By recreating the entire process of DNA replication in a test tube, the researchers found that when DNA replication machinery encounters repetitive DNA it sometimes fails to copy both strands successfully. This error could cause the replication to stall, in a manner similar to that induced by DNA damage.
DNA damage and the downstream genome instability are known to promote cancer formation and progression, so the research strengthens the link between junk DNA and cancer. The scientists hope that having an improved understanding of how DNA replication can go wrong might lead to new ways of treating the disease, in addition to better diagnosis and monitoring of some cancers.
July 2022
Targeting cancer-supporting cells boosts immunotherapy response in insensitive tumours
Image: Fibroblasts. Credit: Ankur Singh, Georgia Tech.
Removing a receptor from cancer-associated fibroblasts (CAFs), a feature of the tumour microenvironment, improves the response to immunotherapy of cancers that were previously insensitive to it.

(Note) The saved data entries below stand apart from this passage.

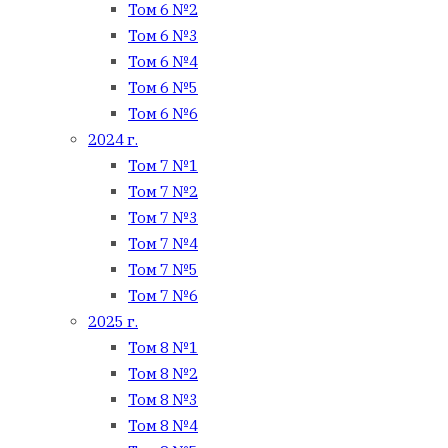
Том 6 №2
Том 6 №3
Том 6 №4
Том 6 №5
Том 6 №6
2024 г.
Том 7 №1
Том 7 №2
Том 7 №3
Том 7 №4
Том 7 №5
Том 7 №6
2025 г.
Том 8 №1
Том 8 №2
Том 8 №3
Том 8 №4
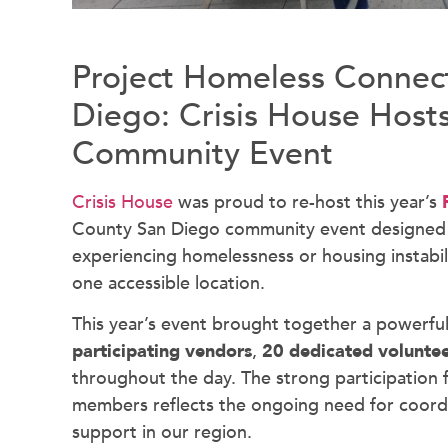
Project Homeless Connect
Diego: Crisis House Hosts
Community Event
Crisis House
was proud to re-host this year’s
County San Diego community event designed to
experiencing homelessness or housing instability
one accessible location.
This year’s event brought together a powerful 
participating vendors
,
20 dedicated volunte
throughout the day. The strong participation
members reflects the ongoing need for coordi
support in our region.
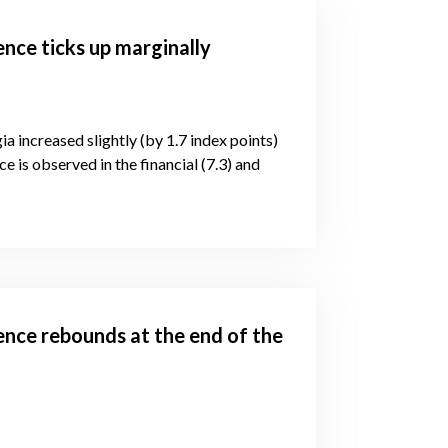
ence ticks up marginally
ia increased slightly (by 1.7 index points)
e is observed in the financial (7.3) and
ence rebounds at the end of the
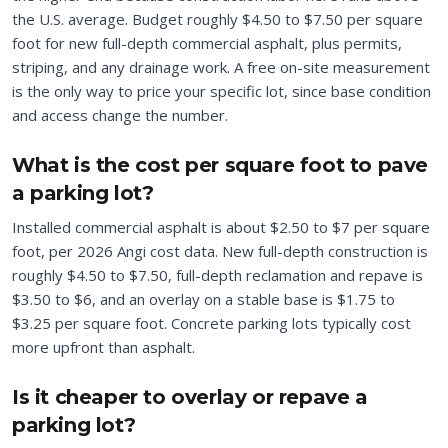
the U.S. average. Budget roughly $4.50 to $7.50 per square
foot for new full-depth commercial asphalt, plus permits,
striping, and any drainage work. A free on-site measurement
is the only way to price your specific lot, since base condition
and access change the number.
What is the cost per square foot to pave
a parking lot?
Installed commercial asphalt is about $2.50 to $7 per square
foot, per 2026 Angi cost data. New full-depth construction is
roughly $4.50 to $7.50, full-depth reclamation and repave is
$3.50 to $6, and an overlay on a stable base is $1.75 to
$3.25 per square foot. Concrete parking lots typically cost
more upfront than asphalt.
Is it cheaper to overlay or repave a
parking lot?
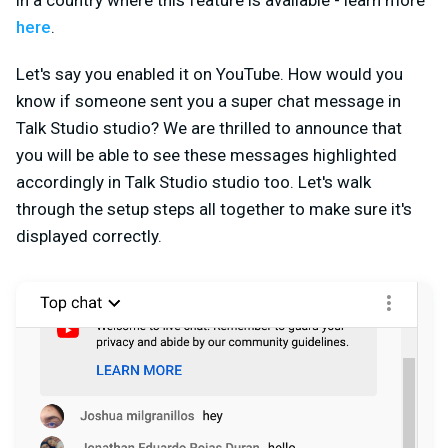
in a country where this feature is available - learn more
here
.
Let's say you enabled it on YouTube. How would you
know if someone sent you a super chat message in
Talk Studio studio? We are thrilled to announce that
you will be able to see these messages highlighted
accordingly in Talk Studio studio too. Let's walk
through the setup steps all together to make sure it's
displayed correctly.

The study, led by Professor Clare Isacke, Head of the Division of Breast Cancer Research at the ICR, used parallel mouse models with CAF-rich and CAF-poor tumours to find that cancers with a high number of CAFs in their microenvironment contained fewer CD8+ T cells. This 'immune cold' ecosystem meant that immunotherapies were less effective.
The team also found the receptor Endo180, which is upregulated on CAFs, was connected to this relationship between the fibroblasts and reduced CD8+ infiltration. When Endo180 is knocked out, mice had more CD8+ T cells in their tumours and a better response to immunotherapy.
Breast and pancreatic cancers are two examples that are often CAF-rich, and they are also resistant to immunotherapy. This research indicates that CAFs, and more specifically the Endo180 receptor, could make good targets to enhance the response of immunotherapy in those for whom it doesn't currently work.